“Stones” is a hitchhiking game I invented in Patagonia on a very, very long hitchhiking wait along the Ruta 40 somewhere in between Gobernador Gregores and Bajo Caracoles. It’s sort of like horseshoes, but with pebbles and a different system of keeping points.
It’s a very simple. The object? Throw a pebble into a specific place.
There are a few variations of “Stones,” depending on the type of road and the number of players.
1. Simple Stones
Simple stones can be played alone or with others, on any type of road.
To play Simple Stones on a highway with asphalt and yellow lines, you simply toss your pebble into the space in between the two yellow lines in the middle of the road, or, on one of the yellow lines. If your pebble lands between or on one of the lines, you get a point. If not, you continue on with the same score.
Each player will throw 100 pebbles. Every time you throw a pebble, you must count it. Every time you make a pebble into the point zone, you add the number of points you have number to the number of throws.
“0 for 1.”
“1 for 2.”
And so on, and so forth. If you’re playing with another person, the person with the highest score after 100 throws is the winner. If you’re playing alone, go for a personal best. Mine is currently 23 for 100. Trust me; it’s harder than it sounds.
Warning: Use only VERY SMALL PEBBLES, as large stones on a highway with fast-moving cars can be thrown back at you. It’s not reccomended to play Simple Stones on an interstate highway – better play it on the shoulder, just to be safe.

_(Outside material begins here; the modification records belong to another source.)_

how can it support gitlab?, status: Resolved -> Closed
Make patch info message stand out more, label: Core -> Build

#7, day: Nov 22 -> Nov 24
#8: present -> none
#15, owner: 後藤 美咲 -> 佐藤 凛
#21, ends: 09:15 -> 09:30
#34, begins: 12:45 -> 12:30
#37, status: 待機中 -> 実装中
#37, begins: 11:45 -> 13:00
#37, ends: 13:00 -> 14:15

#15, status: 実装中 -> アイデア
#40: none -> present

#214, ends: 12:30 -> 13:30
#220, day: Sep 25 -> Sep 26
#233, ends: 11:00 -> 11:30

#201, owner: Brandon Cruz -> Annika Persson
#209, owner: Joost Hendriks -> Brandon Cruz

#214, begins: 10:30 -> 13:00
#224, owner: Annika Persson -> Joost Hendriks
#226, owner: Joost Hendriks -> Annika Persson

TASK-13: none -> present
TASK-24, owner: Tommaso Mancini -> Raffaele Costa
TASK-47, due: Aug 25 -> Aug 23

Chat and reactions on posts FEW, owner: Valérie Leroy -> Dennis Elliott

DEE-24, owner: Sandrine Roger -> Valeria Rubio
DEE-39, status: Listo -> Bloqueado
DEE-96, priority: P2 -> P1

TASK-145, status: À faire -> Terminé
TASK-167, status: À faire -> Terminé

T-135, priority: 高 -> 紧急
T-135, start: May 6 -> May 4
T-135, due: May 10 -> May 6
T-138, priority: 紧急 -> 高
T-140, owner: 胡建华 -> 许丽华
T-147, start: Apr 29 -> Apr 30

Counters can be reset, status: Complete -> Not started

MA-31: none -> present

If you’re on a dirt road with no lines, or you’re on an interstate and want to use the shoulder, Simple
Stones can also be played with a ring. Get a bunch of light-coloured rocks and make a ring 10-15 feet away from you. Stones in the ring = points. Stones out of the ring = no points.
2. Scoring Stones
Scoring Stones follows the same concept, but with different rules. To play Scoring Stones, you need to either designate different parts of the road as “Point Zones,” or simply make point rings out of slightly larger, white rocks. If you do make rings on an asphalt road, do it on the shoulder.
Unlike Simple Stones, Scoring Stones does not call for you to count each stone you throw. Scoring Stones is usually better with two or more people. Play to the first to 100, first to 500, etc.
If you’re alone, Scoring Stones can be a welcome break from Simple Stones. See how many throws it takes for you to reach 100, or see how many pebbles you can get into the small hoops.
a) Scattershot Throws
Scattershot throws can only be used if you’re playing with more than one person. If one person is nearing the winning number of points and the other is 50 or more points behind, the player with the low points can opt for a Scattershot Throw.
Scattershot Throws are a last-ditch effort to win. The thrower must take 10 to 15 pebbles (depending on the winning number of points – it can be higher if necessary), and throws them all at the same time towards the hoops. If he manages to score enough points so that he is ahead of the challenger, he wins. If not, he loses. If his resulting points tie with the winner, he also loses. If he scores higher than the preset winning point number, he once again, loses. So it’s a gamble.
You can, of course, invent you’re own variations of “Stones.” But keep in mind they are not sanctioned by the International Stones Committee, which consists of me and my right glove. And I’m warning you: I can’t be held responsible for the actions of my right glove. It can be quite brutal. I once saw it smash a berry for no apparent reason. Merciless, really, the savage thing…
Well, that about covers it! It’s really a simple, silly game, but it becomes addictive after awhile. Also, if you’re on an hours-long hitchhiking wait, it’ll make the time go by a little faster.